La décision querellée sera donc confirmée sauf à dire que la saisie des rémunérations du débiteur est autorisée au profit de l’OPHIS pour un montant de 7403,73 €, et non fixer la créance, ce que le juge de l’exécution n’a pas le pouvoir de faire.
Sur la demande de délais de paiement :
L’article 1343-5 du code civil dispose que le juge peut, compte tenu de la situation du débiteur et en
considération des besoins du créancier, reporter ou échelonner le paiement des sommes dues dans la limite de deux années.
Il ressort des pièces produites que Monsieur Z X a perçu un revenu annuel de 19.223 € en 2017, et qu’il a été incarcéré à compter du 9 octobre 2018 et était encore présent dans l’établissement pénitentiaire au 29 octobre 2018.
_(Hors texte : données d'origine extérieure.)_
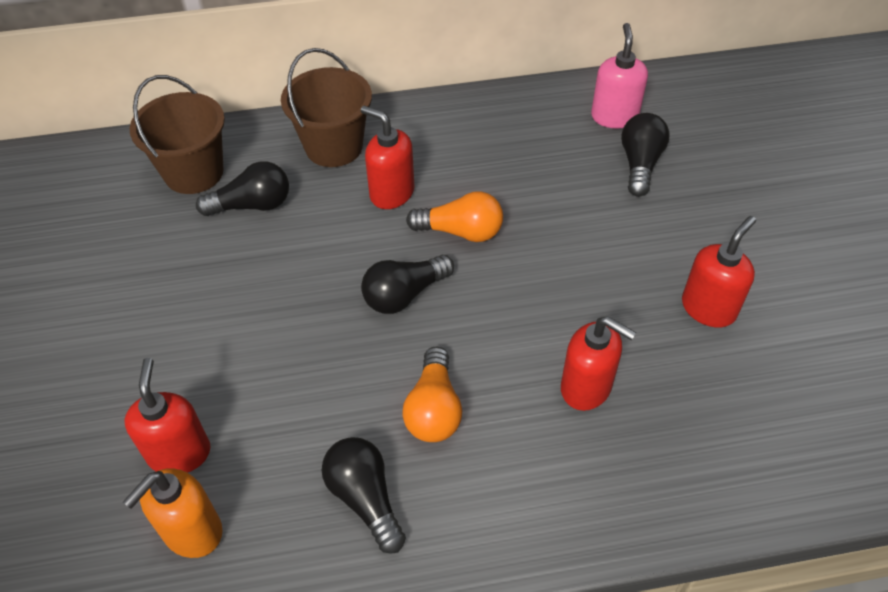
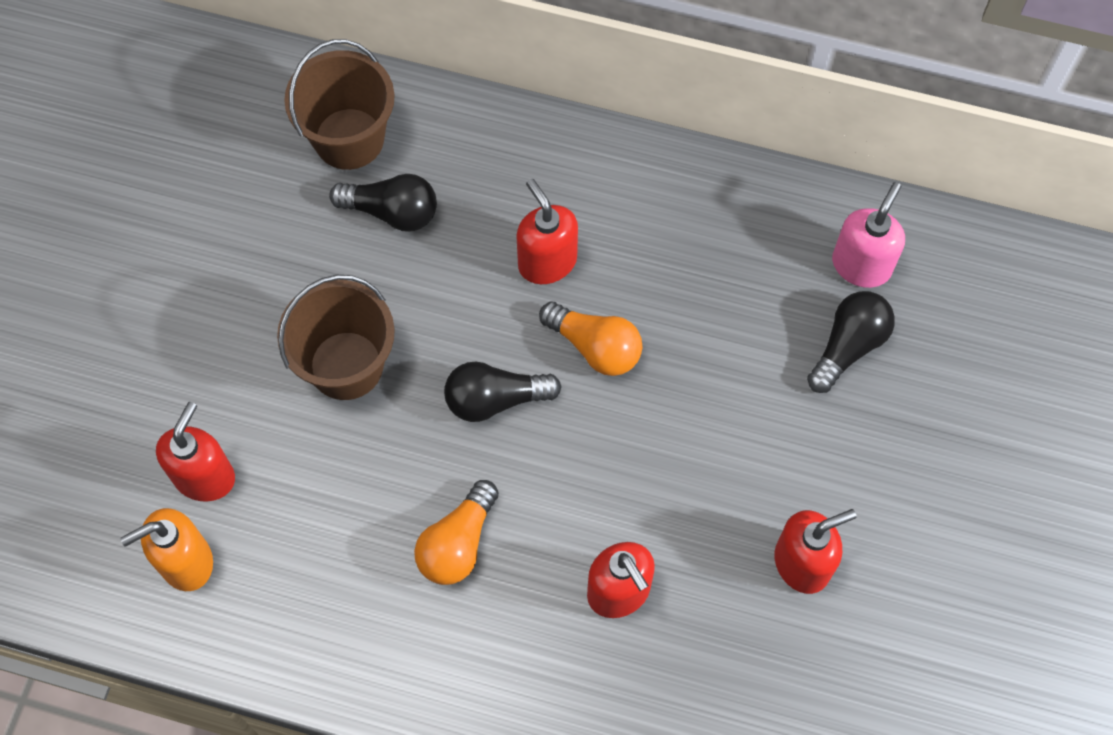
camera: 25 degrees right, 15 degrees up
brown bucket [281,48,372,167] -> brown bucket moved to [277,275,395,400]
black light bulb [322,437,406,554] -> none

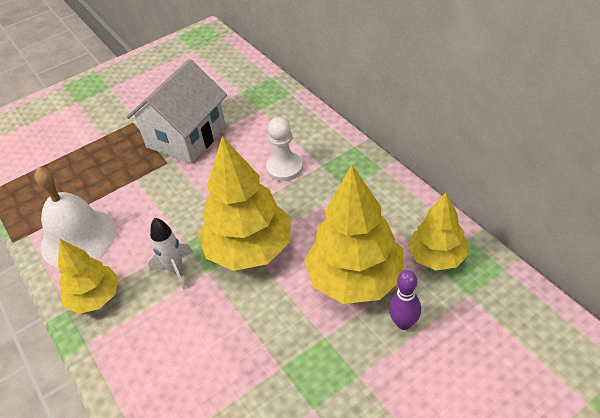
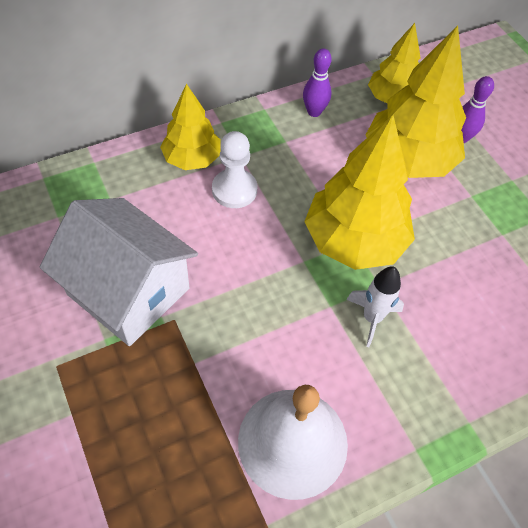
camera: 90 degrees left, 10 degrees up
yellow tree [58,239,119,314] -> yellow tree moved to [160,84,220,170]
none -> purple bowling pin [303,48,332,117]

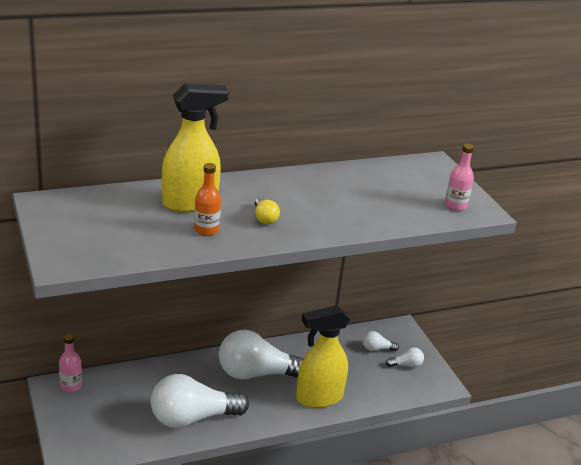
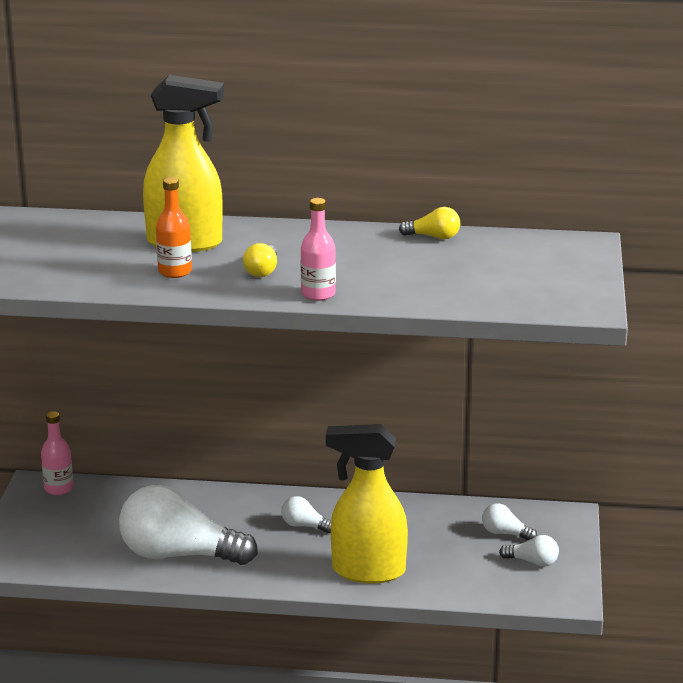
camera: 30 degrees right, 5 degrees down
white light bulb [219,330,303,380] -> white light bulb [281,496,331,533], size x0.42
pink bottle [445,144,474,211] -> pink bottle moved to [301,198,336,301]
none -> yellow light bulb [399,207,460,239]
Ainsi, alors que son adversaire comme le premier juge regrettaient l’absence de justificatifs produits sur sa situation actuelle, Monsieur Z X n’a pas fait diligence et n’a pas fait connaître le montant de ses revenus actualisés, ni celui de ses charges, pas plus que sa situation carcérale.
En outre, la cour fait siennes les observations du premier juge sur l’opportunité d’octroyer des délais de paiement à l’intéressé, alors que ses ressources sont fluctuantes au gré de ses incarcérations, et de ses absences, si bien que l’échéance fixée dans le cadre des délais de paiement serait susceptible d’être supérieure au montant saisi.
Dans ces conditions, la demande de délais doit être rejetée, et la décision confirmée également de ce chef.
Sur les dépens et l’article 700 du code de procédure civile :
Monsieur Z X, qui succombe, supportera les dépens de première instance et d’appel. Il convient par ailleurs d’accueillir la demande formée en cause d’appel par l’OPHIS du Puy-de-Dôme au titre de ses frais irrépétibles et de lui allouer une somme de 500 € sur le fondement de l’article 700 du code de procédure civile.
PAR CES MOTIFS,
La cour,
Statuant publiquement, par arrêt contradictoire,
Confirme le jugement rendu par le tribunal d’instance de Thiers le 17 juillet 2018,
RG : 18/01724 -6-
sauf en ce qu’il a dit que Monsieur Z X était redevable de la somme totale de 7403,72 € envers l’OPHIS du Puy-de-Dôme se décomposant comme suit :
* principal: 6403,27 €
* frais: 843,74 €
* intérêts : 156,72 €
Statuant à nouveau
Autorise la saisie des rémunérations de Monsieur Z X au profit de l’OPHIS du Puy-de-Dôme pour un montant de sept mille quatre cent trois euros et soixante-douze centimes (7403,72 euros) se décomposant comme suit :
* principal: 6403,27 €
* frais: 843,74 €
* intérêts : 156,72 €
Y ajoutant,
Condamne Monsieur Z X à payer à l’OPHIS du Puy-de-Dôme au titre des frais irrépétibles exposés en cause d’appel, la somme de 500 euros en vertu des dispositions de l’article 700 du code de procédure civile ;
Condamne Monsieur Z X aux dépens de première instance et d’appel.